Excerpt to read ::
* * *
The speaker identification problem is defined as the determination of a speaker identity from his/her voice. Speech recognition is used in real-world human language applications, such as information retrieval. It is the most common means of the communication because the information contains the fundamental role in conversation. From the conversation or speech, it converts an acoustic signal that is captured by a microphone or a telephone, to a set of words. A set of word can either be the final result or it can then apply the synthesis to pronouns into sounds, which means speech-to-speech. Its means that, speech recognition can serve as the input to further linguistic processing in order to achieve speech understanding. Speech recognition systems are characterized by speaking style, speaking mode, environment, vocabulary, acoustic model, language model, perplexity, SNR and transducer.

A speaker identification system is said to be open-set if it can determine whether the given testing utterance belongs to the set of enrolled speakers or not. Otherwise, it is called a closed-set speaker identification system. In order to recognize the speaker, different classification techniques are presented in literature.

Classification refers to deciding the class label (the unknown identity) of the testing signal. In closed-set speaker identification systems, classification is performed by assigning a score for each class that attempts to measure how likely the corresponding speaker produced the given testing utterance. A decision is made in favor of the speaker whose model provides the highest matching score. The classifier performance is measured by its ability to predict the true labels of unknown testing utterances as well as the time need for making a decision. In order to have a good classification performance, training examples (utterances) with known labels are used to estimate the classifier parameters.

The main approaches for speaker identification include Unsupervised learning models, Supervised learning models, Dimensionality reduction techniques and other models based on Acoustic speaker recognition, Feature vector based and speaker Diarization.

2.1 Speaker recognition models based on unsupervised techniques

In this approach, a model is constructed for each speaker. The training examples (feature vectors) of each speaker are used to train the corresponding model. In the testing phase, each model calculates a likelihood score with respect to the given testing utterances. This approach is called unsupervised learning because, when each speaker model is trained, the corresponding class label information is not used. Various unsupervised modeling approaches include k-NN, vector quantization (VQ), GMM and HMM.
* * *
Input data ::
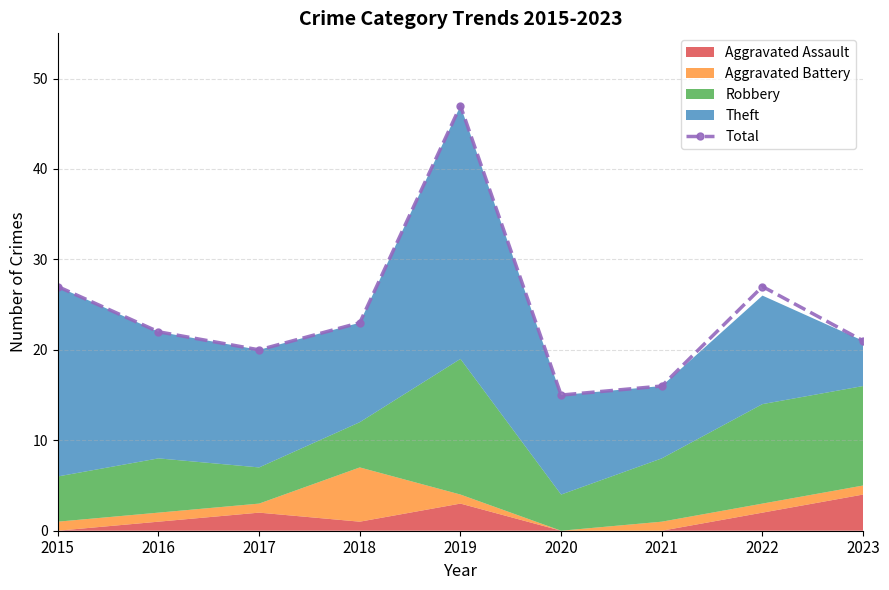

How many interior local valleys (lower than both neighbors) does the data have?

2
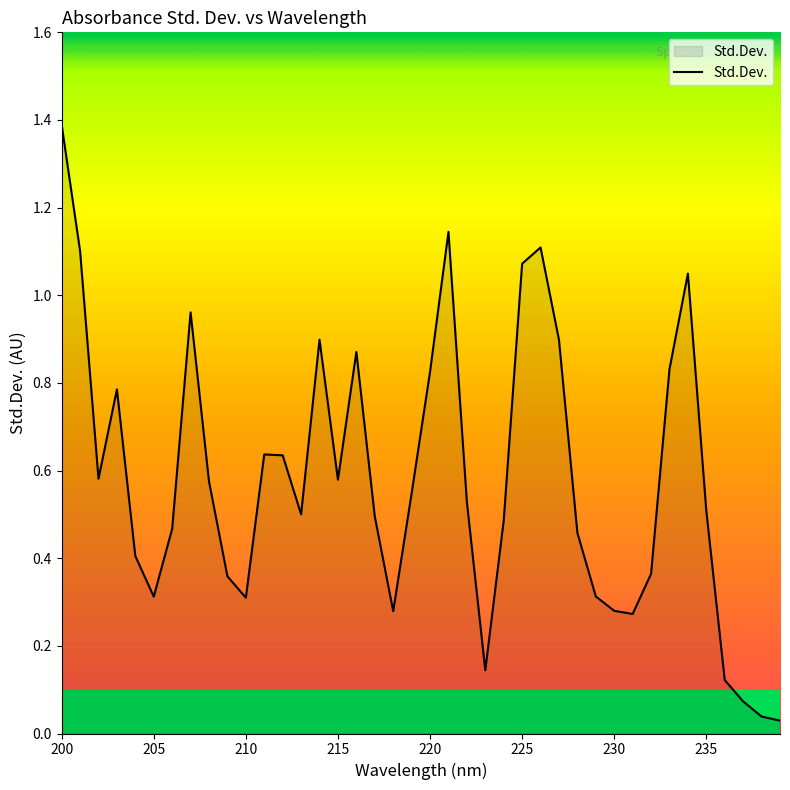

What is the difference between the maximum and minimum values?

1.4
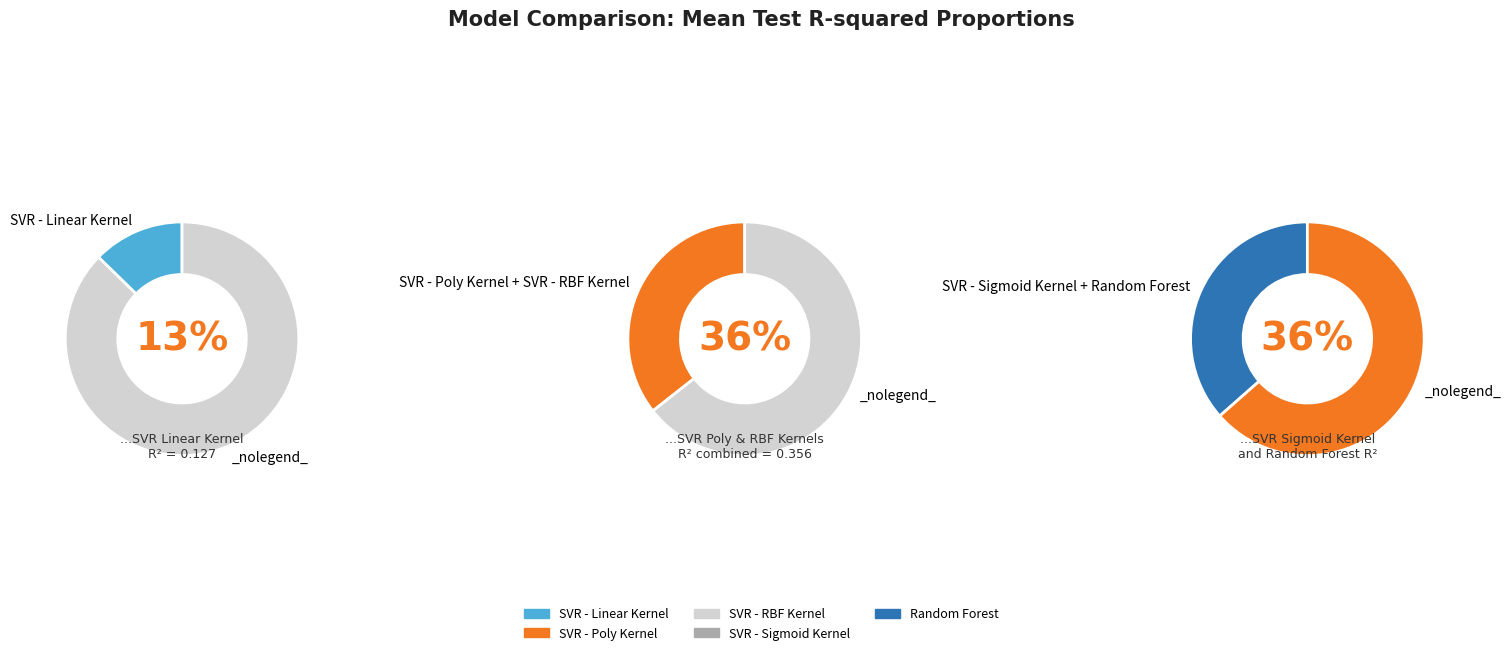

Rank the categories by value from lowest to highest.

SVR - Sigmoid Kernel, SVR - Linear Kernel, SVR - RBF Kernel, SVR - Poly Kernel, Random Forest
* * *
Instructions for the task :: Please reproduce word for word the part of the speaker identification passage above that opens with the words containing "2.1 Speaker recognition" and closes with "GMM and HMM.".

Exercise response ::
2.1 Speaker recognition models based on unsupervised techniques

In this approach, a model is constructed for each speaker. The training examples (feature vectors) of each speaker are used to train the corresponding model. In the testing phase, each model calculates a likelihood score with respect to the given testing utterances. This approach is called unsupervised learning because, when each speaker model is trained, the corresponding class label information is not used. Various unsupervised modeling approaches include k-NN, vector quantization (VQ), GMM and HMM.